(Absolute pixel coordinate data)
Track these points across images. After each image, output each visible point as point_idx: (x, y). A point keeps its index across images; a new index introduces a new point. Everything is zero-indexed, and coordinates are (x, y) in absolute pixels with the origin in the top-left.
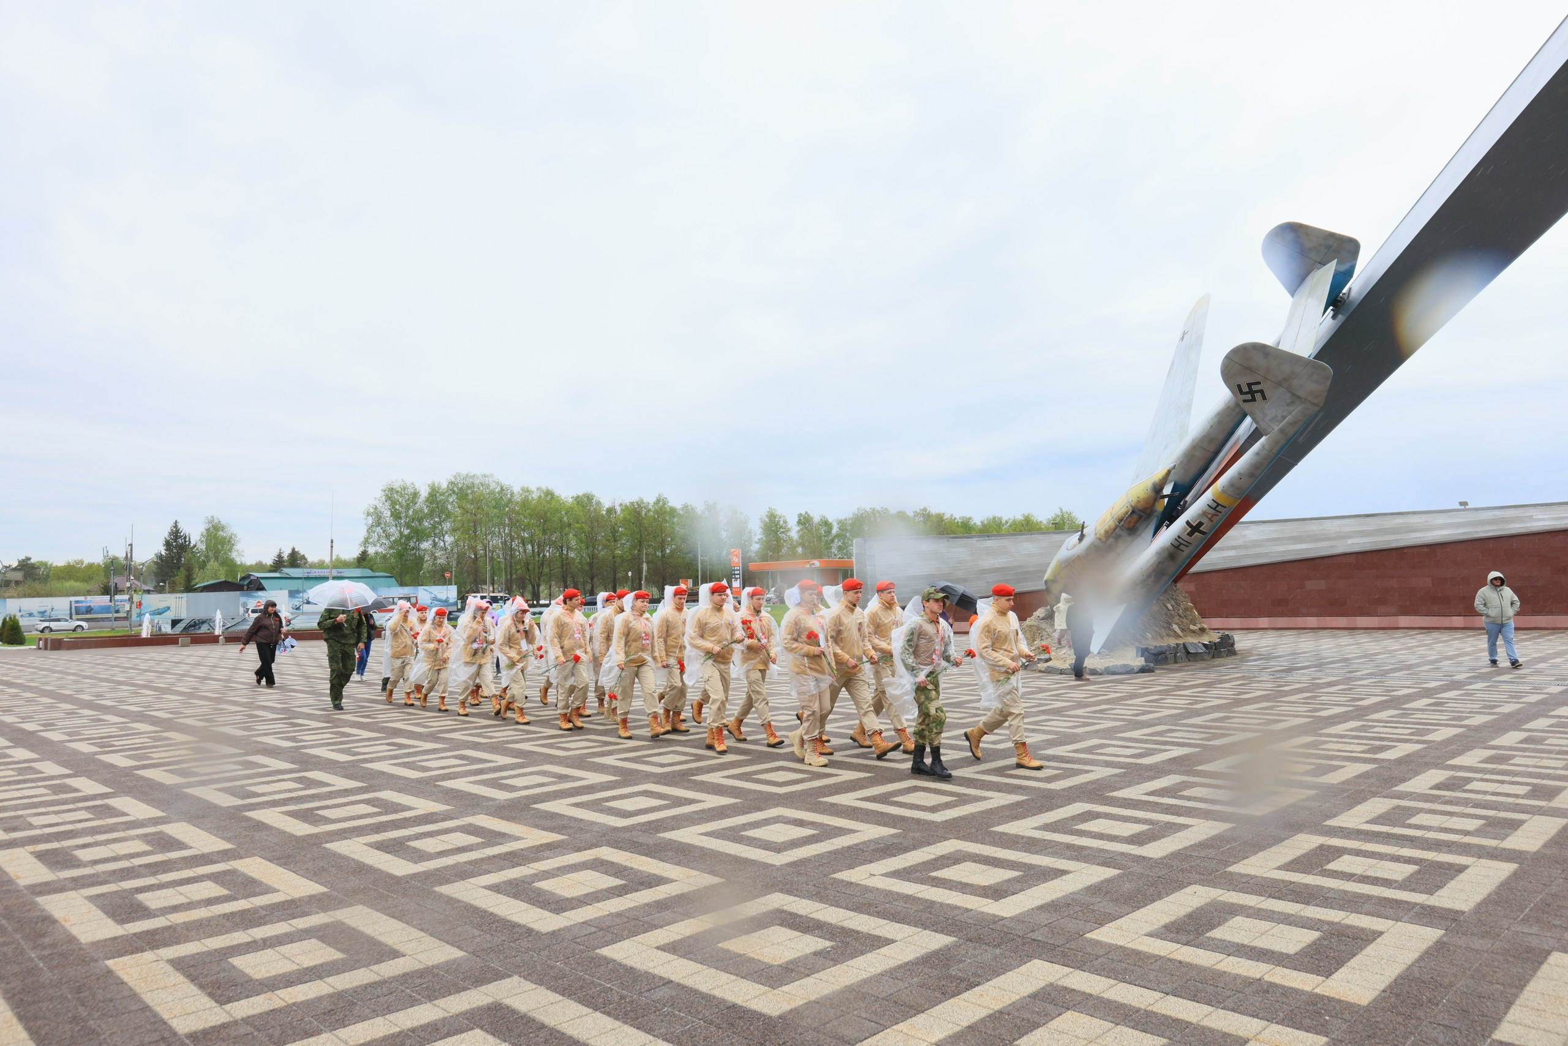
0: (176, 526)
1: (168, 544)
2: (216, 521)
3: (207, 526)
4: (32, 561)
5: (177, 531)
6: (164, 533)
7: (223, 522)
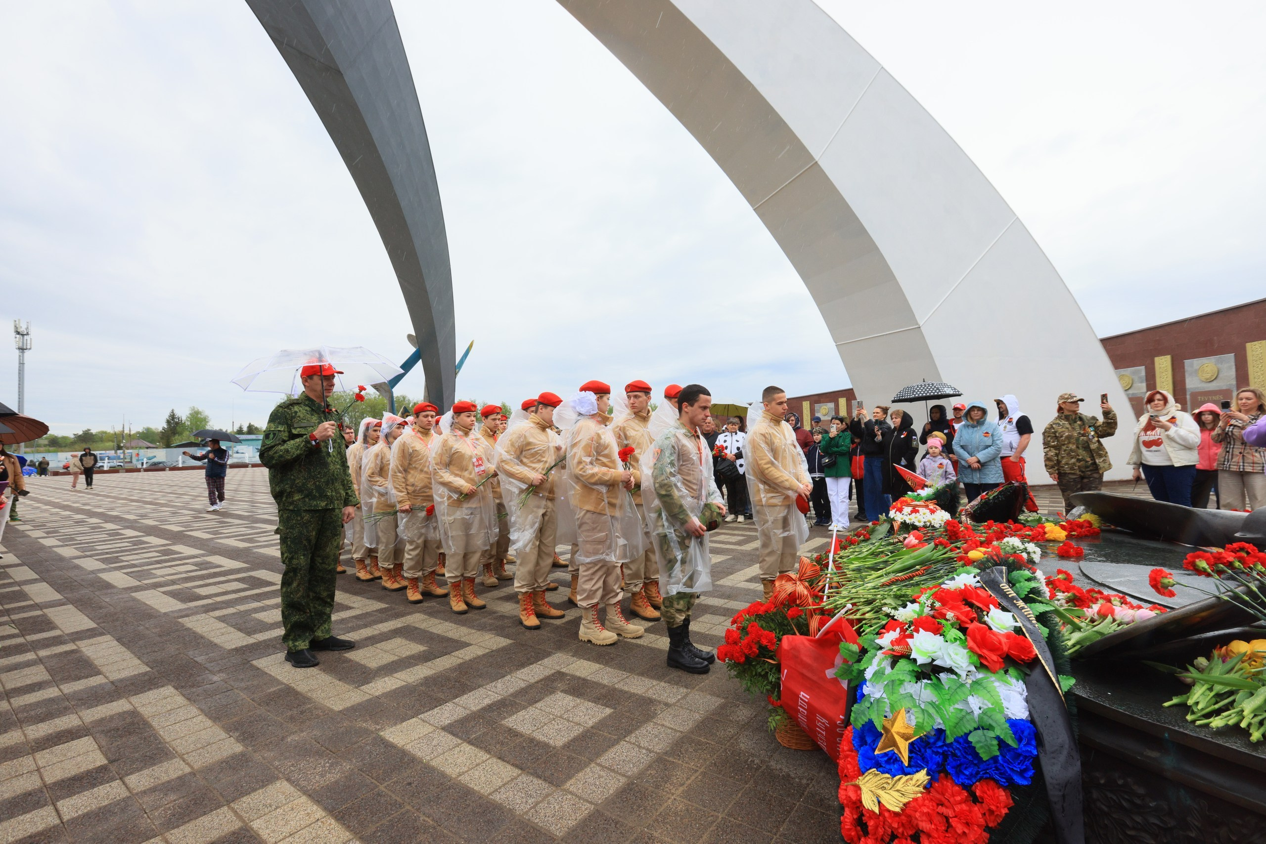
0: (173, 412)
1: (168, 422)
2: (196, 409)
3: (190, 412)
4: (91, 431)
5: (174, 415)
6: (166, 416)
7: (200, 410)
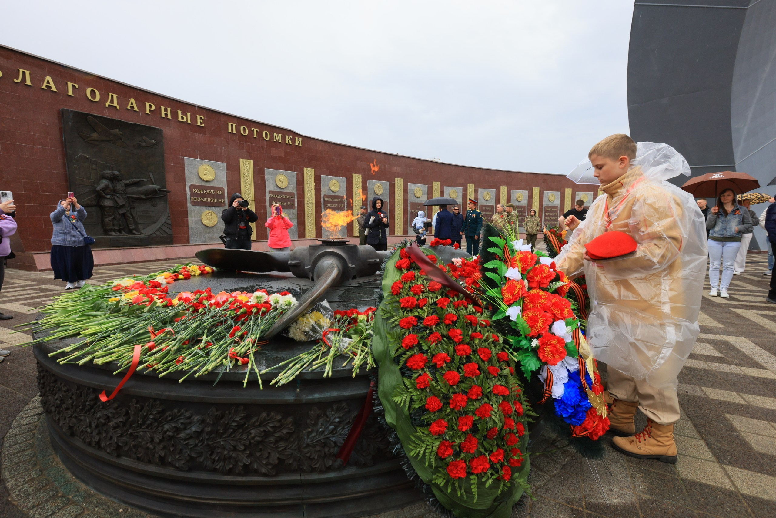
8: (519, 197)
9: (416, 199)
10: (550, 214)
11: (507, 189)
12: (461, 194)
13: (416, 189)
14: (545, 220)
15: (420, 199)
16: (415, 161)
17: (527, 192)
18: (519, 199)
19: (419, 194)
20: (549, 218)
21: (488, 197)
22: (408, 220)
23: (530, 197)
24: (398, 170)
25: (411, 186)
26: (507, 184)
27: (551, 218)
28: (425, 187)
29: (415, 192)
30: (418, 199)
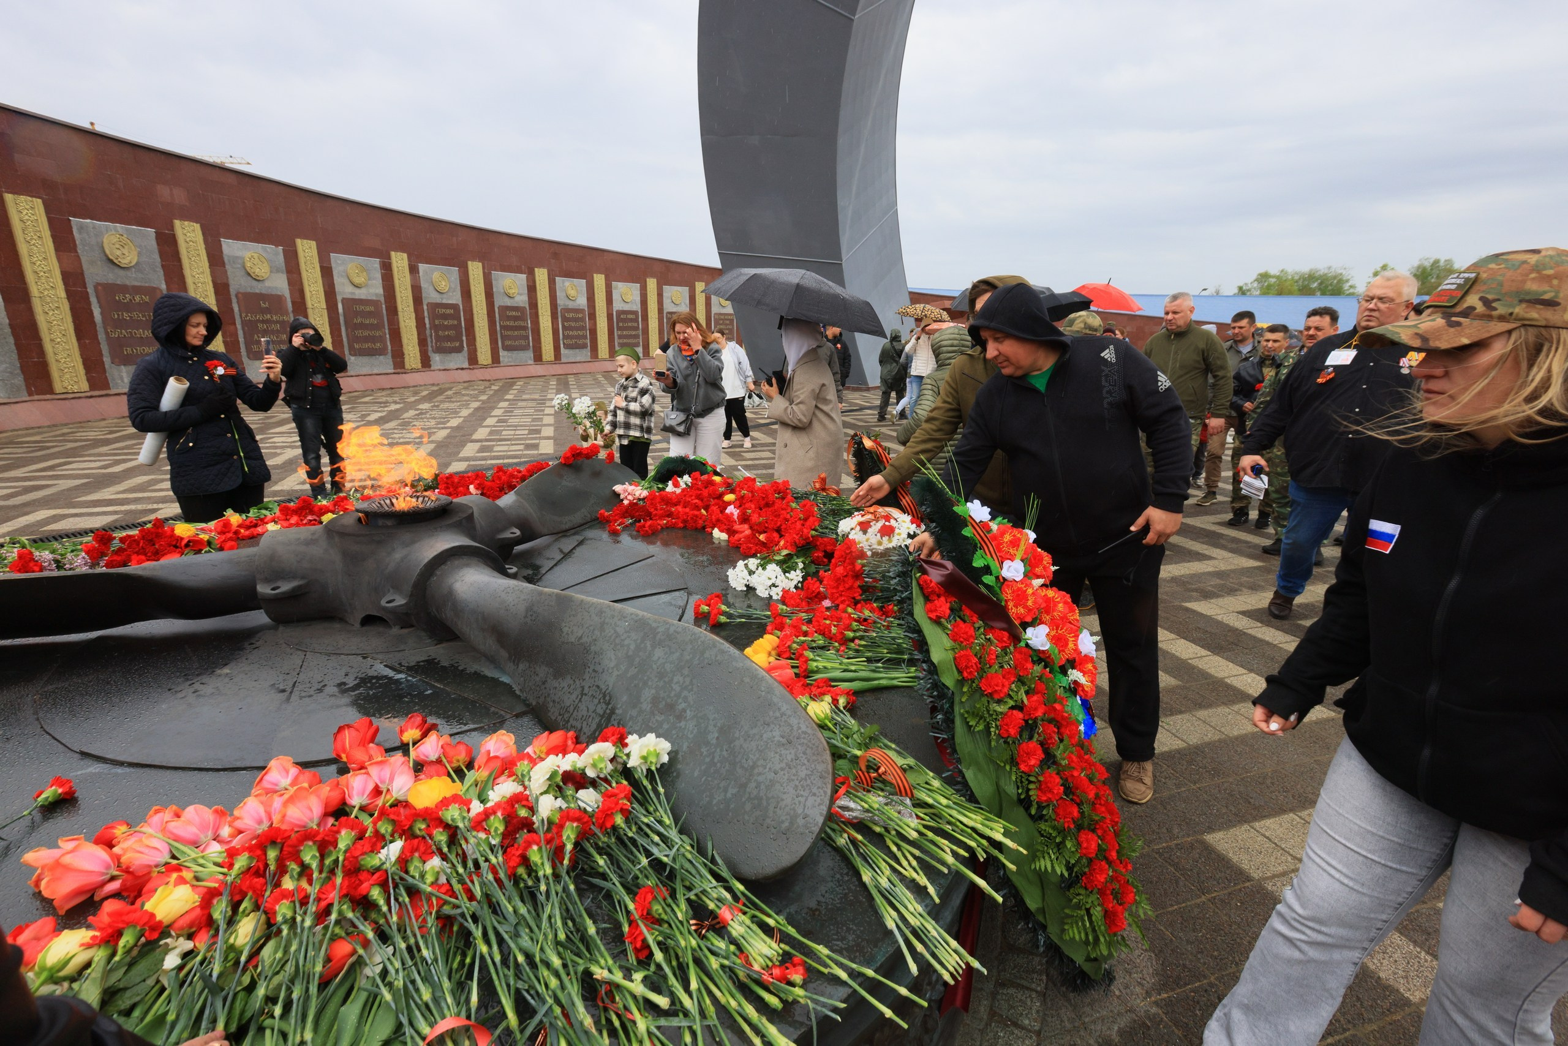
8: (510, 288)
9: (255, 283)
10: (573, 324)
11: (484, 268)
12: (379, 276)
13: (247, 255)
14: (565, 337)
15: (267, 284)
16: (232, 179)
17: (524, 276)
18: (511, 292)
19: (261, 270)
20: (571, 333)
21: (443, 285)
22: (241, 339)
23: (532, 289)
24: (179, 196)
25: (231, 248)
26: (481, 257)
27: (575, 333)
28: (276, 253)
29: (248, 264)
30: (260, 285)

Assignment
Rewrite the entire listing, changing "absolute pixels" to "image pixels" and leaving everything else unaltered. Omit the pictures from the rewritten version.

Task result
Track these points across images. After each image, output each visible point as point_idx: (x, y). A point keeps its index across images; a new index introduces a new point. Everything is zero-indexed, and coordinates are (x, y) in image pixels with the origin in the top-left.
0: (176, 526)
1: (168, 544)
2: (216, 521)
3: (207, 526)
4: (32, 561)
5: (177, 531)
6: (164, 533)
7: (223, 522)
0: (173, 412)
1: (168, 422)
2: (196, 409)
3: (190, 412)
4: (91, 431)
5: (174, 415)
6: (166, 416)
7: (200, 410)
8: (519, 197)
9: (416, 199)
10: (550, 214)
11: (507, 189)
12: (461, 194)
13: (416, 189)
14: (545, 220)
15: (420, 199)
16: (415, 161)
17: (527, 192)
18: (519, 199)
19: (419, 194)
20: (549, 218)
21: (488, 197)
22: (408, 220)
23: (530, 197)
24: (398, 170)
25: (411, 186)
26: (507, 184)
27: (551, 218)
28: (425, 187)
29: (415, 192)
30: (418, 199)
8: (510, 288)
9: (255, 283)
10: (573, 324)
11: (484, 268)
12: (379, 276)
13: (247, 255)
14: (565, 337)
15: (267, 284)
16: (232, 179)
17: (524, 276)
18: (511, 292)
19: (261, 270)
20: (571, 333)
21: (443, 285)
22: (241, 339)
23: (532, 289)
24: (179, 196)
25: (231, 248)
26: (481, 257)
27: (575, 333)
28: (276, 253)
29: (248, 264)
30: (260, 285)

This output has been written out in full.